Of course, there’s also a huge market for Give Me Human in service businesses, call centres in particular.

“Internally, your call centre may tell you XYZ, but you’re not going to be able to get your competitor’s call centre metrics. Give Me Human gives you a standard platform where you compare, using the same basis, different call centres,” Lowe said.

Give Me Human can run continuous monitoring or one-off campaigns for clients who want to benchmark their performance against that of their competitors. All call centres have a policy in place which states their goal for answering calls, but it can be difficult to get the execution on track and see how others are doing.

Lowe believes Give Me Human’s main competitors are call centre consultants who charge high prices and “love finding problems where there is a really obvious one.”

“What we’re trying to do is make it really simple and say, there’s only one metric you need to know and that’s how long does it take to get a human? The rest of it is a function of how long does it take to get a human. We know that if you’re on hold for a certain amount of time, you’re going to drop off and, really, what determines your satisfaction is how long it takes you to get a human,” he said.

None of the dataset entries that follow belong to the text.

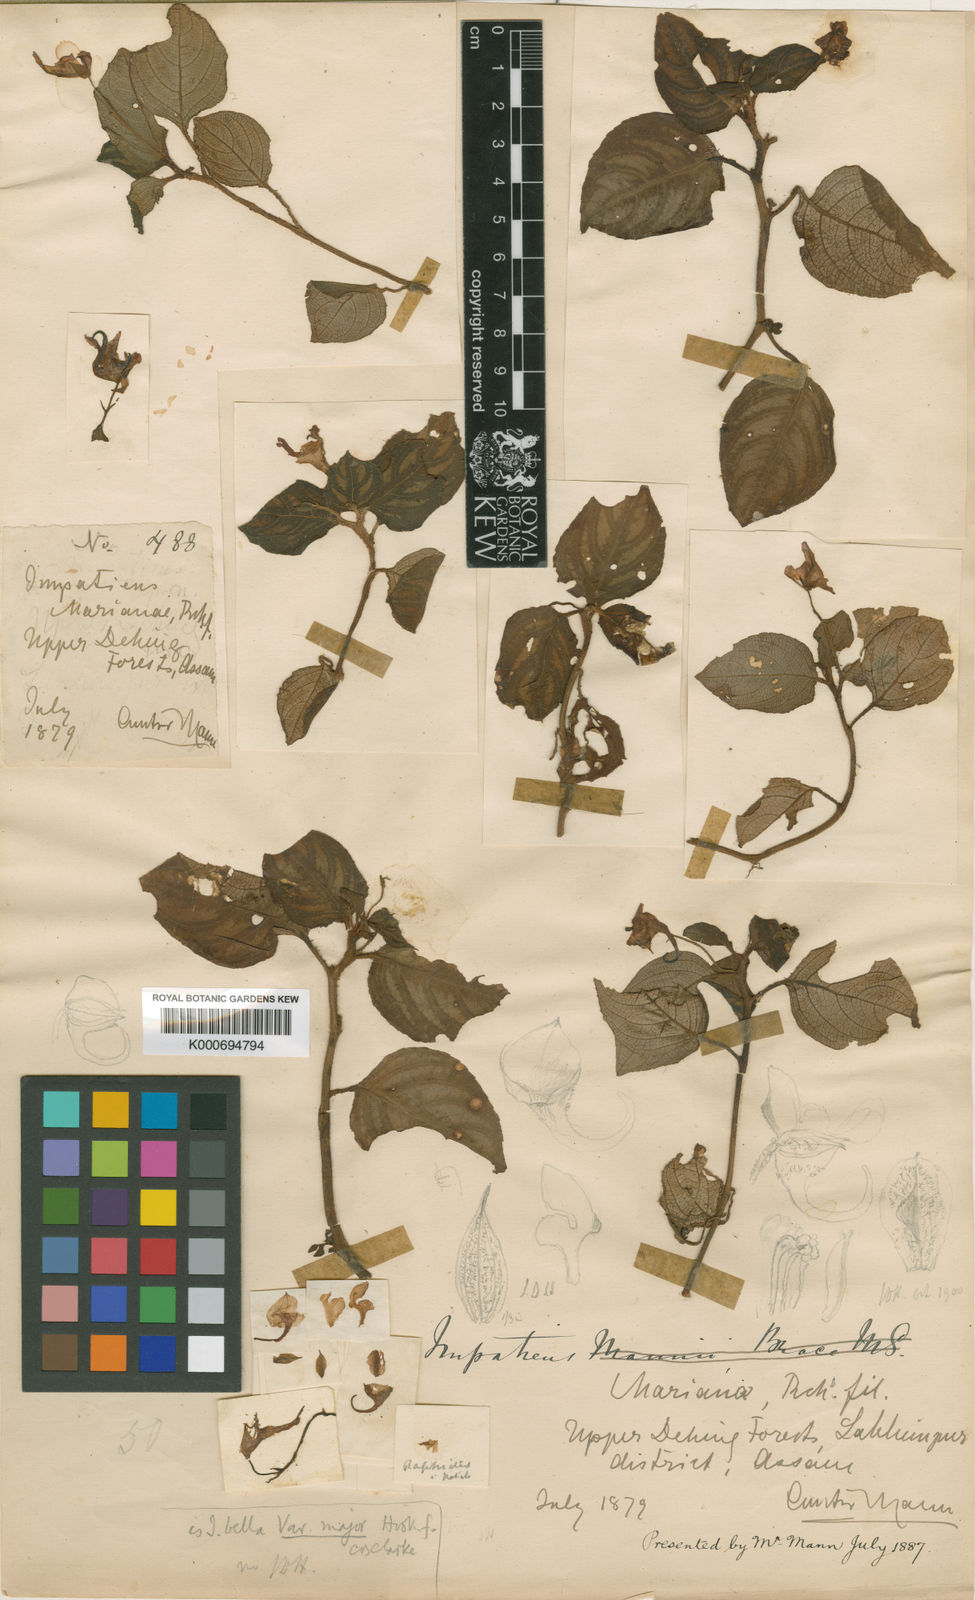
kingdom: Plantae
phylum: Tracheophyta
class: Magnoliopsida
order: Ericales
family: Balsaminaceae
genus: Impatiens
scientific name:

Though it hasn’t yet “switched on the open to the world button,” Lowe said the startup has been approached by a number of potential clients, and has already run a campaign for an investor who wanted to see how his company ranked.

Lowe has self funded the development of Give Me Human thus far, working with American intern Max out of Sydney’s iCentral coworking space. Rather than seeking investment, over the next few months Lowe wants to “annoy as many people as possible” by both exposing organisations and finding the best performers. The startup will also offer free plans to journalists and consumer advocates.

Lowe also hopes to partner with a peak consumer advocacy body to create a public database.